The current study demonstrated that the use of medium-dose MF/IND/GLY was associated with a 16–30% reduction of annualized exacerbation rate over 52 weeks than patients receiving high-dose ICS/LABA. An earlier trial on patients randomly assigned to either of tiotropium (a total dose of 5 μg) or placebo as add-on therapy to high-dose ICS/LABA showed evidence of benefits on severe asthma exacerbations with the addition of tiotropium compared to those on ICS/LABA only, with a significant increase in time to first severe exacerbation and an overall risk reduction of 21% [7]. Additionally, there have been reports of severe exacerbations in approximately one-third of patients despite an increase in ICS dose [1], and a similar proportion of patients failing to achieve disease control [16]. Studies have suggested that ICS treatment is characterized by a relatively flat dose–response curve with 80–90% of the maximum achievable therapeutic effect in adult asthma obtained at 200 μg of fluticasone propionate or equivalent, with little clinical benefit from increasing the ICS dose although the risk of adverse effects is increased [17]. Therefore, addition of a bronchodilator controller therapy such as a LAMA could be the preferred treatment strategy over increasing the ICS dose [18].

Safety findings from the current study are in line with main IRIDIUM findings [6] and further supported by multiple studies [15, 19, 20]. Five deaths were reported in the current analyses; none were attributed to the study drugs. A review of four randomized controlled trials (n = 1197) has shown that patients with LAMA add-on were less likely to have AEs than those on ICS/LABA alone [21], reiterating the safety benefit observed in this study due to lowering the ICS dose and LAMA add-on.

* Required actions:
1/ In the asthma treatment text, how many deaths were reported in the current analyses?
2/ Please continue the asthma treatment text from where it stops.

Dataset entries:
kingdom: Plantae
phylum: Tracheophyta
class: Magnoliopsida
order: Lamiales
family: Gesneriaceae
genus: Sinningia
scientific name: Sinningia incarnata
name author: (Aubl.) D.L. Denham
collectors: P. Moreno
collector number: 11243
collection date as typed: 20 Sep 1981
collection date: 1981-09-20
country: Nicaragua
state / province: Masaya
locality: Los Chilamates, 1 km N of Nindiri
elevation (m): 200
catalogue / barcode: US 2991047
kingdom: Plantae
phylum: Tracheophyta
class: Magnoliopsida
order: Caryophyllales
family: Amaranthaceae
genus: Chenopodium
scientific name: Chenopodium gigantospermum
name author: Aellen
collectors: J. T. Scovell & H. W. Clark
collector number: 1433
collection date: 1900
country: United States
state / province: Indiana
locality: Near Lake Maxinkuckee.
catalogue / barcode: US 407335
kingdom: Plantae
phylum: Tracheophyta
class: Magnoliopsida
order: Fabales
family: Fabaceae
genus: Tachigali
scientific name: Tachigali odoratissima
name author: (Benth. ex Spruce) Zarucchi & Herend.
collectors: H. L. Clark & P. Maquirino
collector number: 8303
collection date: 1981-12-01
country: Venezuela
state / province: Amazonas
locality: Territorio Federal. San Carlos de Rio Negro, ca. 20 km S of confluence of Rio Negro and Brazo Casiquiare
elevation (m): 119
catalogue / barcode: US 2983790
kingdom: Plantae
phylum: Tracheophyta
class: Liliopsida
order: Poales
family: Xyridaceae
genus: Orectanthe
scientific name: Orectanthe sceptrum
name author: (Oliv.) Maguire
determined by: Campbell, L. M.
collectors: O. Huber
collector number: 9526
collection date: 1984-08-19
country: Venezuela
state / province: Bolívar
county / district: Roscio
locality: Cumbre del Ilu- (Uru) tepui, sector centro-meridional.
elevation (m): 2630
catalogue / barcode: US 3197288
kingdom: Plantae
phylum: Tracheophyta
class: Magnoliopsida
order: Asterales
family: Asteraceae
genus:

* Answers for the tasks:
1/ Five deaths.

2/
Through the evaluation of a range of assessments, this analysis provides the first evidence on the benefits of add-on GLY to medium- or high-dose ICS/LABA versus high-dose ICS/LABA in patients who were at GINA 2022 step 4 prior to study enrolment. The current study has some limitations. This is an analysis with no adjustment for multiple testing; furthermore, it may not be adequately powered to ascertain the differences between the treatment groups. Nevertheless, this study has demonstrated evidence of improved lung function, reductions in exacerbations, and better asthma control with add-on GLY. Moreover, patients receiving GLY add-on were less likely to experience any additional AEs than those receiving increased ICS dose in the ICS/LABA combination. Our findings suggest that, in patients with inadequately controlled asthma, the addition of a LAMA as an additional controller has greater overall benefit in the long term compared to increasing the ICS dose. This can have clinical implications for the treatment of asthma and can be considered clinically directive; however, further adequately powered studies aimed specifically to patients at GINA step 4 as the primary target are warranted to fully establish the clinical efficacy and safety of add-on GLY in these patients.

Conclusion

Taken together, these observations have demonstrated that add-on LAMA for patients at medium-dose ICS/LABA (GINA 2022 step 4) compared to increasing the dose of ICS may result in improved outcomes of lung function measures and reduction in asthma exacerbations with no new safety signals. Owing to the beneficial effect of LAMA add-on to medium-dose ICS/LABA, this could be an important option and perhaps an undervalued choice in patients at GINA 2022 step 4.